*** Opening of Document segment ***
2. Whether ''''Will'''' dated 24-11-1997 executed in favour of defendant is illegal, null and void? OPP.
3. Whether plaintiff has no locus standi to file the present suit? OPD.
4. Whether suit is not maintainable in the present form? OPD.
5. Whether the ''Will'' dated 31-12-1997 is the result of coercion and un-due influence? OPD
6. Whether suit is not properly valued for the purpose of court fees and jurisdiction?
7. Relief."
5. On the basis of evidence adduced by the respective parties both oral as well as documentary, the learned trial Court decided the issues so framed as under:-
"Issue No. 1 : |
Yes. |
Issue No. 2 : |
Yes. |
Issue No. 3 : |
No. |
Issue No. 4 : |
No. |
Issue No. 5 : |
No. |
Issue No. 6 : |
No. |
Relief : |
The suit of the plaintiffs is decreed, per operative part of the judgment." |
6. Learned trial Court decreed the suit of the plaintiffs in following terms:
"Judged in the light of my findings returned on the foregoing issue, the suit of the plaintiff succeeds and the same is hereby decreed for declaration that the ''Will'' dated 31-12-1997 executed by late Palas Ram in favour of plaintiffs is legal, valid and the plaintiffs are the only legal heirs to succeed the estate of late Palas Ram by declaring the ''Will'' dated 24-11- 1997 in favour of defendant illegal, null and void and the mutation qua the estate of Palas Ram sanctioned in favour of defendant on the basis of ''Will'' dated 24-11-1997 is wrong, illegal, void in favour of the plaintiffs against the defendants as no order to cost."
*** Close of Document segment ***
*** Opening of Excerpted records ***
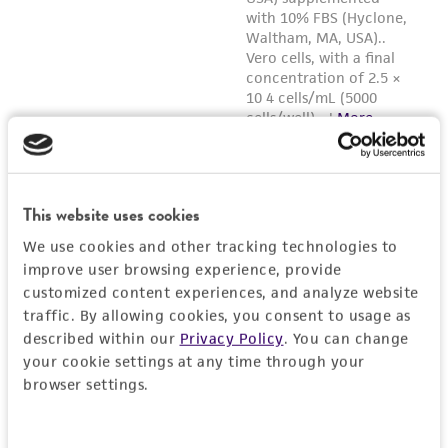
Reagents for cryopreservation
Stem Cell Freezing Medium (
ATCC ACS-3020
)
Note:
Cell counts to determine freeze volume
must be taken prior to centrifugation as the
freeze medium is not compatible with trypan
blue cell counting equipment.
This website uses cookies
We use cookies and other tracking technologies to
improve user browsing experience, provide
customized content experiences, and analyze website
traffic. By allowing cookies, you consent to usage as
described within our
Privacy Policy
. You can change
your cookie settings at any time through your
browser settings.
*** Close of Excerpted records ***
**Problem details**
Reproduce the judgment excerpt verbatim, everything from "5. Whether the" down to "fees and jurisdiction?".

**Exercise result**
5. Whether the ''Will'' dated 31-12-1997 is the result of coercion and un-due influence? OPD
6. Whether suit is not properly valued for the purpose of court fees and jurisdiction?